Paul Romer believes cities are the past, present and future of civilization, and “Humanity’s Best Hope for Progress,” as he will explain in his lecture at 10:45 a.m. today in the Amphitheater.
Romer is a Nobel Prize-winning economist, professor at New York University, and former chief economist of the World Bank.
Cities have been centers of progress, discovery, employment and production for centuries in the past, Romer explained, a trend he said he has “every reason to expect to continue” for centuries in the future.
“Cities are where the action is,” he said, and aims to “offer some hope” they will continue to progress.
Romer sees value in cities for where they are in scale – large enough to gain the benefit of collective insight from discoveries made by a larger number of people living and working in close proximity, and small enough to be ruled by a set of common frameworks.
“When the number of people increases in a particular area, one effect … is that there’s less of any physical object per person,” Romer said. “But there is another effect: Each of us can discover insights we can communicate to others (to) take advantage of that.” Being around more people leads to more strategies for transforming the world to greater value for everyone, he said.
An idea, as Romer has long been fond of saying, is something everyone can use simultaneously. Humans’ “capacity for discovering and communicating ideas, which means that we can benefit from the presence of other people,” is what makes cities so valuable.
Romer won the Nobel Prize in 2018 for promoting the insight that a human “tendency towards ‘groupishiness’ makes progress possible.”
In studies of progress in the developing world, Romer came to understand that a major “bottleneck” was the slow pace of city growth and the access to benefits cities bring.
“Encouraging urbanization,” he said, “was the most powerful lever governments had to encourage successful economic development,” but it’s one not being leveraged to its full extent.
“The challenge … is that it takes some capacity for collective action to build a successful city,” Romer said. “Many developing countries lacked the capacity in their systems of governance … for successful urban development.”

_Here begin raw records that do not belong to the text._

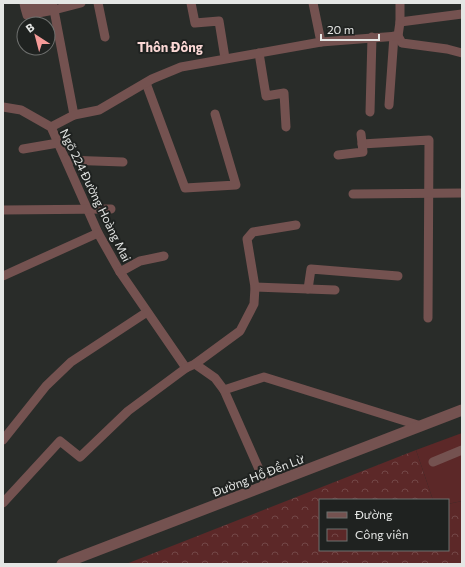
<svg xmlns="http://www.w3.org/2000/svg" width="465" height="567" font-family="Commissioner,sans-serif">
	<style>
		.park { fill: url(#park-crowns) }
		.garden { fill: #5c2828 }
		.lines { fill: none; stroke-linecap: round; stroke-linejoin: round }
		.service { stroke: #745250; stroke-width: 9 }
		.tertiary { stroke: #745250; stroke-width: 11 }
		.labels { text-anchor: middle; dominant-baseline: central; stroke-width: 4; stroke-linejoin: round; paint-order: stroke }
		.street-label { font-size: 12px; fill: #e4e6e4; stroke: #1f2220 }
		.neighbourhood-label { font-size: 13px; font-weight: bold; fill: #fbd8d5; stroke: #1f2220 }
	</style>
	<defs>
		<pattern id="park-crowns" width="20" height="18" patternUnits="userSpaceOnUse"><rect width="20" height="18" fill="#5c2828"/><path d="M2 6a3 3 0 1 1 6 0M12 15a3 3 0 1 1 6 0" fill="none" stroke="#734747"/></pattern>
	</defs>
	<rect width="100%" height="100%" fill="#292c29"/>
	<polygon class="park" points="416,450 433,500 320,500 320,550 448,550 448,504 462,501 462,564 126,564"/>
	<polygon class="garden" points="462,433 462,501 448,504 448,500 433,500 416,450"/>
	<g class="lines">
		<g class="service">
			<polyline points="24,3 25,8 52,3 54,10 27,15 25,8"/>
			<polyline points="98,3 105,37"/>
			<polyline points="191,3 195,23 219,21 225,58"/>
			<polyline points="313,3 321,42"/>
			<polyline points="400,22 462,14"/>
			<polyline points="398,36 402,43 447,49 462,53"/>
			<polyline points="259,53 266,96 284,93 286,127"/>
			<polyline points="146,83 185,188 236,185 215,114"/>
			<polyline points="389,105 394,36"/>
			<polyline points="3,107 21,110 51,127 98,233 120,272 186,368"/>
			<polyline points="370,112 372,37"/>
			<polyline points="74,115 54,10 81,3"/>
			<polyline points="51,127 74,115 99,110 152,79 181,67 321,42 398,36 400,22 400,3"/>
			<polyline points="362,144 429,140 428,318"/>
			<polyline points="23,149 58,143"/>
			<polyline points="338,155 363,152 361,134"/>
			<polyline points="66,160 123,162"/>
			<polyline points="353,194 462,193"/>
			<polyline points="3,210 111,209"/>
			<polyline points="120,272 140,261 164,256"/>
			<polyline points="3,276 98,233"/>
			<polyline points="255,287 335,290"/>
			<polyline points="308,289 311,269 398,276"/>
			<polyline points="195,364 215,378 224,390 266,485"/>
			<polyline points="224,390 264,377 421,426"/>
			<polyline points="3,440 46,386 71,362 147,312"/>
			<polyline points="433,462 462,450"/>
			<polyline points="3,503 60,441 80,457 128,411 186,368 195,364 240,331 254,304 255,287 247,239 253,232 296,225"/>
		</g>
		<polyline class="tertiary" points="62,564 462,410"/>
	</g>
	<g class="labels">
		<g class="street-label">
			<text transform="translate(96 195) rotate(64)">Ngõ 224 Đường Hoàng Mai</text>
			<text transform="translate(258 475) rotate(-21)">Đường Hồ Đền Lừ</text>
		</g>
		<g class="neighbourhood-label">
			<text x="170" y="47">Thôn Đông</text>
		</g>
	</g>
	<rect width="465" height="567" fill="none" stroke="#e4e6e4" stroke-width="8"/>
	<rect x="319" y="499" width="130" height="52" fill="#1f2220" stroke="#6e706e"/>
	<rect x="327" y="512" width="20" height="6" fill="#745250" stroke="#6e706e"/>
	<text x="355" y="519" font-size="12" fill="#e4e6e4">Đường</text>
	<rect x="327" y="529" width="20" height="12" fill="url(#park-crowns)" stroke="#6e706e"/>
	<text x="355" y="539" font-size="12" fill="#e4e6e4">Công viên</text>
	<g transform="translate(36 36) rotate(324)"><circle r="19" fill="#1f2220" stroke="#6e706e"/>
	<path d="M0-3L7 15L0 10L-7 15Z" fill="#f59b98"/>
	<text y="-6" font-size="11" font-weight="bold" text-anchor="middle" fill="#e4e6e4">B</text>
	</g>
	<path d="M321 34v6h58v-6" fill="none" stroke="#e4e6e4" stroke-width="2"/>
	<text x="327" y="34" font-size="12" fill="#e4e6e4" stroke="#1f2220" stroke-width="3" paint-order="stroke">20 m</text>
</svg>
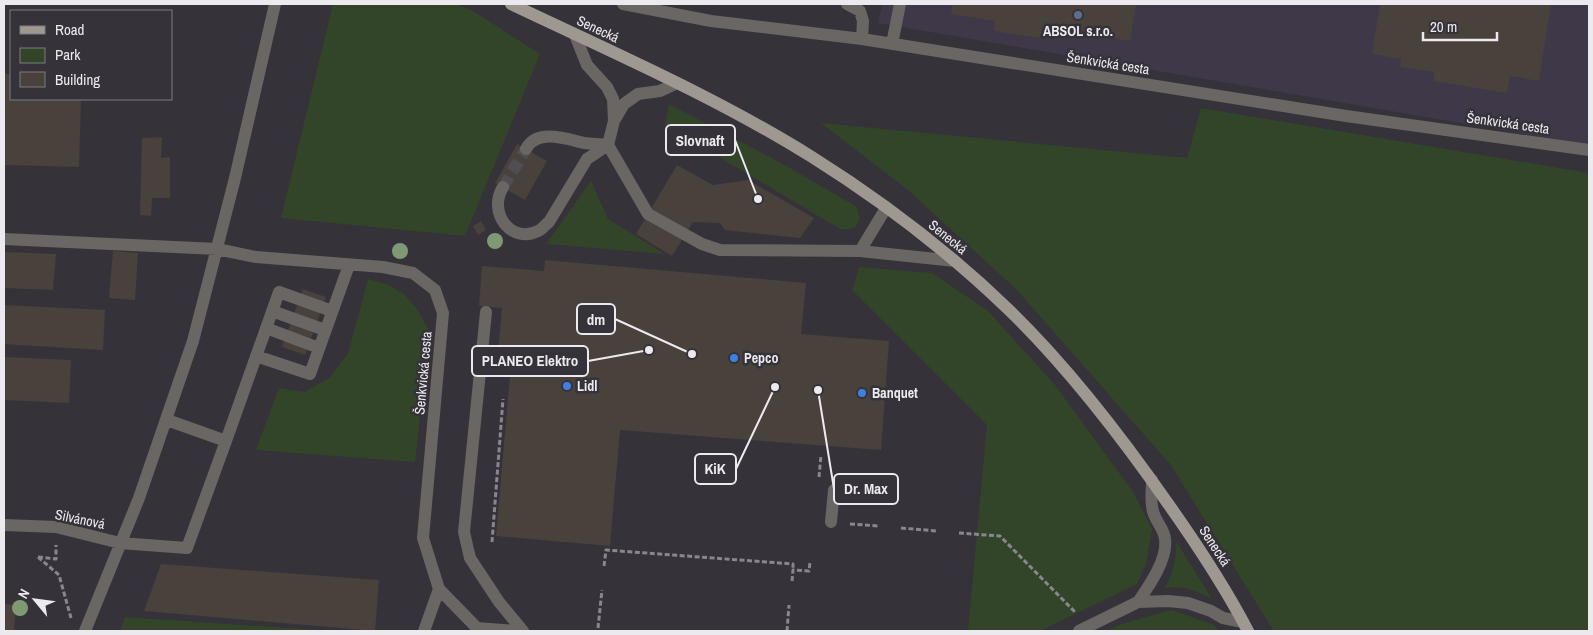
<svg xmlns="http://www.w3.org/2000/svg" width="1593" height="635" viewBox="0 0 1593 635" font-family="'Archivo Narrow',sans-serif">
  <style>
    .industrial { fill: #3e3849 }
    .green { fill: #334529 }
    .building { fill: #49413b }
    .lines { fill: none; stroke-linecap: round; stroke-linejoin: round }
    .minor-tunnel { stroke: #504e55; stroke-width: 12; stroke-dasharray: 12 6; stroke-linecap: butt }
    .path { stroke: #89878d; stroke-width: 3; stroke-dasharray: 5 2.5; stroke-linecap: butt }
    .minor { stroke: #6a6663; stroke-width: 12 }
    .major { stroke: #9f9891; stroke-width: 12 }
    .tree { fill: #7f9974 }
    .service-dot { fill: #5c6f8a; stroke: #35323a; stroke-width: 2 }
    .shop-dot { fill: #3f7fe0; stroke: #35323a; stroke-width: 2 }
    .labels { text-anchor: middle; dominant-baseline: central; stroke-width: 5; stroke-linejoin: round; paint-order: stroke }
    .street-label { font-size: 14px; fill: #eceaef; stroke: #35323a }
    .poi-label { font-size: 14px; font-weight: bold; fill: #eceaef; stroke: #35323a; text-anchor: start }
    .leader { fill: none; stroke: #eceaef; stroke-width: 2 }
    .callout-dot { fill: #eceaef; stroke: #35323a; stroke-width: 2 }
    .callout { fill: #35323a; stroke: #eceaef; stroke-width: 2 }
    .callout-label { font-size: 15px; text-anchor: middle; font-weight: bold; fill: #eceaef }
  </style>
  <rect width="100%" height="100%" fill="#35323a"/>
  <path class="industrial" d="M882 4H1589V145L878 23Z"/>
  <path class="green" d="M333 4H456L473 11 540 54 465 236 281 218Z
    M669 104 783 164 857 207 860 219 855 228 842 230 665 125Z
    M1201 108 1589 173V631H1274L1170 464 1016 289 908 190 821 123 1187 158Z
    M591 181 608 219 665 254 546 244Z
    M859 267 932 273 988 311 1055 385 1133 492 1152 529 1146 564 1137 584 1042 630 968 631 987 425 852 290Z
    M368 279 389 285 405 295 417 309 430 332 415 462 256 450 279 388 305 392 330 377 348 354Z
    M1176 541 1212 599C1195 590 1184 585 1165 588 1173 572 1177 558 1176 541Z
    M1172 610 1214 625 1219 631H1107L1121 624Z
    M125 617 331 631H120Z"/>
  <path class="building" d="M952 4H1136L1130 41 1042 27 1040 38 994 31 995 21 951 14Z
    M1380 4H1551L1539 81 1510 76 1507 93 1433 81 1434 72 1400 67 1401 59 1372 54Z
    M4 74H11V99H81L79 167 4 165Z
    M162 137 161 158 170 157V198H152L151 216 140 215 142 138Z
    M517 144 547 161 525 200 495 183Z
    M677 165 713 185 748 180 814 218 800 238 725 230 720 223 693 222 672 256 636 234Z
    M481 221 486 230 478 235 473 226Z
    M113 251 138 253 135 300 109 298Z
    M4 252 56 254 53 290 4 288Z
    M545 260 806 283 801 334 889 341 881 450 620 430 610 546 496 536 511 364 497 363 502 308 479 306 482 266 544 271Z
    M303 289 326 297 305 355 282 347Z
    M4 305 105 310 103 350 4 344Z
    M4 357 71 360 69 403 4 400Z
    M161 564 379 580 375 631 144 611Z
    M4 604 16 605 14 631H4Z"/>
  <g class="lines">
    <path class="minor-tunnel" d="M503 187 526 149"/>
    <path class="path" d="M819 477 821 455
      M850 524 879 526
      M901 528 937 531
      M959 533 1000 536 1076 613
      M492 542 503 399
      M38 557 59 575 71 618
      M38 557 56 559V545
      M604 566 606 550 793 564V570
      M792 581 793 570 809 571 810 562
      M598 628 602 590
      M787 631 789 605"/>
    <path class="minor" d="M623 4 711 21 862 39 1346 116 1589 150
      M847 4 860 11 863 21 862 39
      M575 35 587 65 607 87 613 99 614 121 608 145 648 214 702 244 720 250 860 251 955 261
      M892 44 900 4
      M614 121 624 104 638 94 660 91 677 83
      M503 187C487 213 512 246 540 230 543 228 546 224 549 222L587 159 608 145C600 144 592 144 584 143 567 139 537 128 526 149
      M4 239 217 249 256 257 383 267 413 273 435 290 443 313 423 538 439 589 477 628 517 631
      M860 251 886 208
      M272 311 325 330
      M486 312 464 532 470 558 499 602 523 631
      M266 328 319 348
      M256 356 310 374 349 265
      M167 420 226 441 279 292 332 311
      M831 522 834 490
      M4 525 56 527 120 543 187 548 226 441
      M1138 602C1149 586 1168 559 1165 539 1164 528 1155 521 1153 511 1150 502 1152 490 1152 480
      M85 631 139 498 193 341 235 178 275 4
      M424 631 439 589
      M1079 631 1138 602 1168 601 1188 603 1211 611 1223 618 1243 622"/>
    <path class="major" d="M511 4C612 52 716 97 812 157 882 201 949 252 1008 309 1069 368 1121 436 1169 505 1198 546 1225 587 1248 631"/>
  </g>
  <g class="tree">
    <circle cx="495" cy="241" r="8"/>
    <circle cx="400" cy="251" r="8"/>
    <circle cx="20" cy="608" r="8"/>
  </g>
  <circle class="service-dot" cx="1078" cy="15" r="5"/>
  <g class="shop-dot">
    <circle cx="734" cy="358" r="5"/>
    <circle cx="567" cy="386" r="5"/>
    <circle cx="862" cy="393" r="5"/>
  </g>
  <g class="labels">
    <g class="street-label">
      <text transform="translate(598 29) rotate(25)">Senecká</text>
      <text transform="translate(1108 63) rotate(9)">Šenkvická cesta</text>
      <text transform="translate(1508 123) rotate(8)">Šenkvická cesta</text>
      <text transform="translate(948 237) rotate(39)">Senecká</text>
      <text transform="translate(423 373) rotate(-85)">Šenkvická cesta</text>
      <text transform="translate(80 519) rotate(12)">Silvánová</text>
      <text transform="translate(1215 546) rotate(57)">Senecká</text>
    </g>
    <g class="poi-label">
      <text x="1078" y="31" text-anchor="middle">ABSOL s.r.o.</text>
      <text x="744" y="358">Pepco</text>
      <text x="577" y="386">Lidl</text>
      <text x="872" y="393">Banquet</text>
    </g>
  </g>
  <path class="leader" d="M758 199L735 140M692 354L615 319M649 350L588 361M775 387L736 469M818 390L834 489"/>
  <g class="callout-dot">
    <circle cx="758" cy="199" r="5"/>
    <circle cx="692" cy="354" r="5"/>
    <circle cx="649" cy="350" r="5"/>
    <circle cx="775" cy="387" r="5"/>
    <circle cx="818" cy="390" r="5"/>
  </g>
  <g class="callout">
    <rect x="666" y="125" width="69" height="30" rx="5"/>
    <rect x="577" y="304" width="38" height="30" rx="5"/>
    <rect x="472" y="346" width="116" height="30" rx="5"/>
    <rect x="695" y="454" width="41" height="30" rx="5"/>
    <rect x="834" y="474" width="64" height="30" rx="5"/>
  </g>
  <g class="callout-label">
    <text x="700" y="146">Slovnaft</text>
    <text x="596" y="325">dm</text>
    <text x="530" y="366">PLANEO Elektro</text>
    <text x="715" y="474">KiK</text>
    <text x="866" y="494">Dr. Max</text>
  </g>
  <rect width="1593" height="635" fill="none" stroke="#eceaef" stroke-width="10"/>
  <rect x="10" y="10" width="162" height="90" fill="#35323a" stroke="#7e7c82"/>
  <rect x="20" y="26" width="25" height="8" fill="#9f9891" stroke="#7e7c82"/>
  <text x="55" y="35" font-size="15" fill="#eceaef">Road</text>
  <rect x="20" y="48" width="25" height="15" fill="#334529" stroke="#7e7c82"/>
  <text x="55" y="60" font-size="15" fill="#eceaef">Park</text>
  <rect x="20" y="72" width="25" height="15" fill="#49413b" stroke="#7e7c82"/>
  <text x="55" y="85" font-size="15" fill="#eceaef">Building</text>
  <g transform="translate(35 600) rotate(299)" stroke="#35323a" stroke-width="4" paint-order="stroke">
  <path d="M0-4L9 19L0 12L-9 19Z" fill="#eceaef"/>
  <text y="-8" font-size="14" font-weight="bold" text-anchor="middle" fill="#eceaef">N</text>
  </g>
  <path d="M1423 32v8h74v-8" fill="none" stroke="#eceaef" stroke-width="2.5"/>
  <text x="1430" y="32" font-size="15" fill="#eceaef" stroke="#35323a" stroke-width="4" paint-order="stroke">20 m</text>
</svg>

In his talk today, opening the Week Five Chautauqua Lecture Series on “Infrastructure: Building and Maintaining the Physical, Social and Civic Underpinnings of Society” Romer will cite examples of successful cities, which “should give hope that we can try new things” at the city level, he said. The ability of cities to circumvent the barriers at national and global scales suggests to Romer “we should cultivate and protect” our successful places, and “have the courage” to create more.
Romer will describe the “amazing success” of New York City, which welcomed millions of immigrants to phenomenal results. He lists the 1811 Commissioners’ Plan, laying out the Manhattan street grid as urban living space before much of the island was settled, as “the single greatest success of bold government action in urbanization,” a story he said more people should know.
He also plans to describe the phenomenon of the arts festival Burning Man and the temporary city that crops up in the Nevada desert each year to host it. The festival and its city “suggest from a very different perspective what can happen when people come together” and enjoy the communal benefits.
“Over centuries, we’ve made remarkable progress,” Romer said. “There’s no reason why we should imagine that possibility has come to an end, but we have to have imagination and courage, be willing to try things, use (the past) as the guide for what we’ll try next.”
Developing cities promotes innovation, but when done right can also be centers of human thriving, Romer said, although more progress is needed to make that thriving accessible.
Moving to cities now is prohibitively expensive compared to the past, Romer explained, both in the United States and the developing world, because of a lack of room for more people. “It isn’t hard to make room,” he said, “we just have to decide to do it.”
All it will require is collective action, a characteristic Romer noted is showing signs of eroding around the world.
“The capacity for making and enforcing collective decisions is both incredibly valuable, for the benefits from cooperation and sharing, but also fragile,” he said. “We should be doing everything we can to foster it.”
There are flaws to how urbanization has turned out across the world, Romer admitted, with urban sprawl and congestion convincing many that the boom of cities is something to be stopped.
“You can do urbanization badly, that’s clear, but you can still do it effectively,” Romer said. The elements required to urbanize effectively, he argues, are not overly complicated.
“In the long-run perspective, we’re headed in the right direction,” he said.
Once the world understands “the potential for all of us to benefit” from the collaborative nature of cities, Romer said, and “we figure out how to keep (building them), we can keep making progress.”